CIT Group Inc., a 101-year-old commercial lender, filed for bankruptcy with financing from investor Carl Icahn after the credit crunch dried up its funding and a U.S. bailout and debt exchange offer failed.
New York-based CIT listed $71 billion in assets and $64.9 billion in debt in a Chapter 11 filing in U.S. Bankruptcy Court for the Southern District of New York. None of its operating subsidiaries, including CIT Bank, a Utah-based bank, were included in the filing, and operations will proceed as normal, CIT said in a statement.
The bankruptcy “will allow CIT to continue to provide funding to our small business and middle-market customers,” said Chief Executive Officer Jeffrey Peek in a statement.

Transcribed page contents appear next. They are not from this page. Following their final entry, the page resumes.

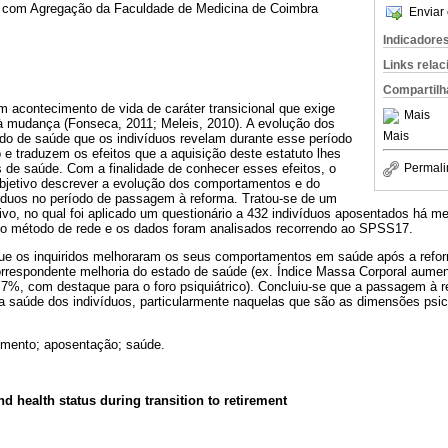
ar com Agregação da Faculdade de Medicina de Coimbra
Enviar 
Indicadore
Links rela
Compartilh
 acontecimento de vida de caráter transicional que exige
Mais
à mudança (Fonseca, 2011; Meleis, 2010). A evolução dos
Mais
o de saúde que os indivíduos revelam durante esse período
to e traduzem os efeitos que a aquisição deste estatuto lhes
 de saúde. Com a finalidade de conhecer esses efeitos, o
Permali
objetivo descrever a evolução dos comportamentos e do
íduos no período de passagem à reforma. Tratou-se de um
tivo, no qual foi aplicado um questionário a 432 indivíduos aposentados há m
lo método de rede e os dados foram analisados recorrendo ao SPSS17.
ue os inquiridos melhoraram os seus comportamentos em saúde após a refor
rrespondente melhoria do estado de saúde (ex. Índice Massa Corporal aum
,7%, com destaque para o foro psiquiátrico). Concluiu-se que a passagem à 
a saúde dos indivíduos, particularmente naquelas que são as dimensões ps
imento; aposentação; saúde.
d health status during transition to retirement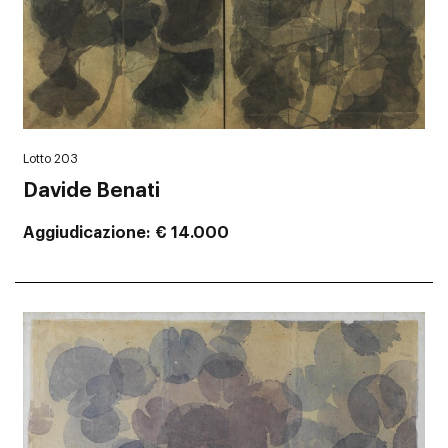
Lotto 203
Davide Benati
Aggiudicazione
€ 14.000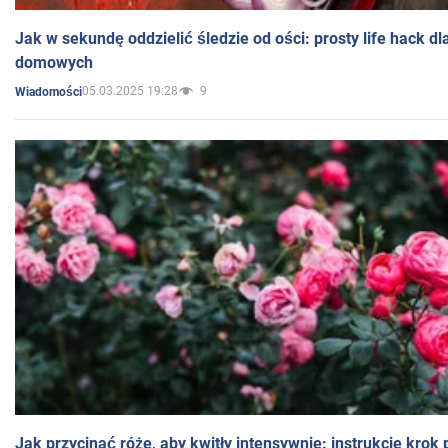
Jak w sekundę oddzielić śledzie od ości: prosty life hack d
domowych
05.03.2025 19:28
9
Wiadomości
Jak przycinać róże, aby kwitły intensywnie: instrukcje krok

CIT has $1 billion from Icahn to fund operations while it reorganizes. The credit line, to be drawn on until Dec. 31, will be a so-called debtor-in-possession loan.

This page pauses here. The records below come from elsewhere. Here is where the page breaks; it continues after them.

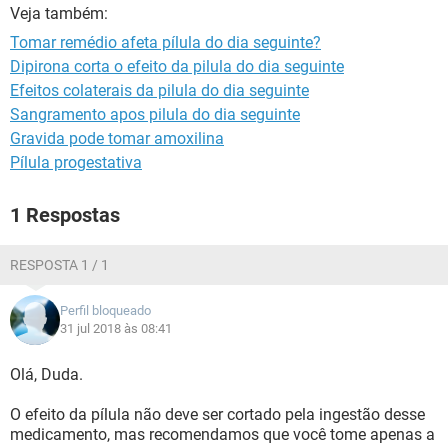
Veja também:
Tomar remédio afeta pílula do dia seguinte?
Dipirona corta o efeito da pilula do dia seguinte
Efeitos colaterais da pilula do dia seguinte
Sangramento apos pilula do dia seguinte
Gravida pode tomar amoxilina
Pílula progestativa
1 Respostas
RESPOSTA 1 / 1
Perfil bloqueado
31 jul 2018 às 08:41
Olá, Duda.
O efeito da pílula não deve ser cortado pela ingestão desse
medicamento, mas recomendamos que você tome apenas a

The company had asked bondholders to exchange $30 billion in debt for new securities and equity. Icahn made a competing offer. After CIT’s offer expired at midnight on Oct. 29, the company said it was tallying 150,000 ballots.
The company’s debt holders had rejected the exchange offer, with 90 percent of holders who voted opting for the prepackaged bankruptcy plan. The plan will cut $10 billion in debt, and CIT seeks “quick confirmation” of its plan, CIT Group said in a statement.
CIT said it would try to emerge from bankruptcy two months from the date of its filing.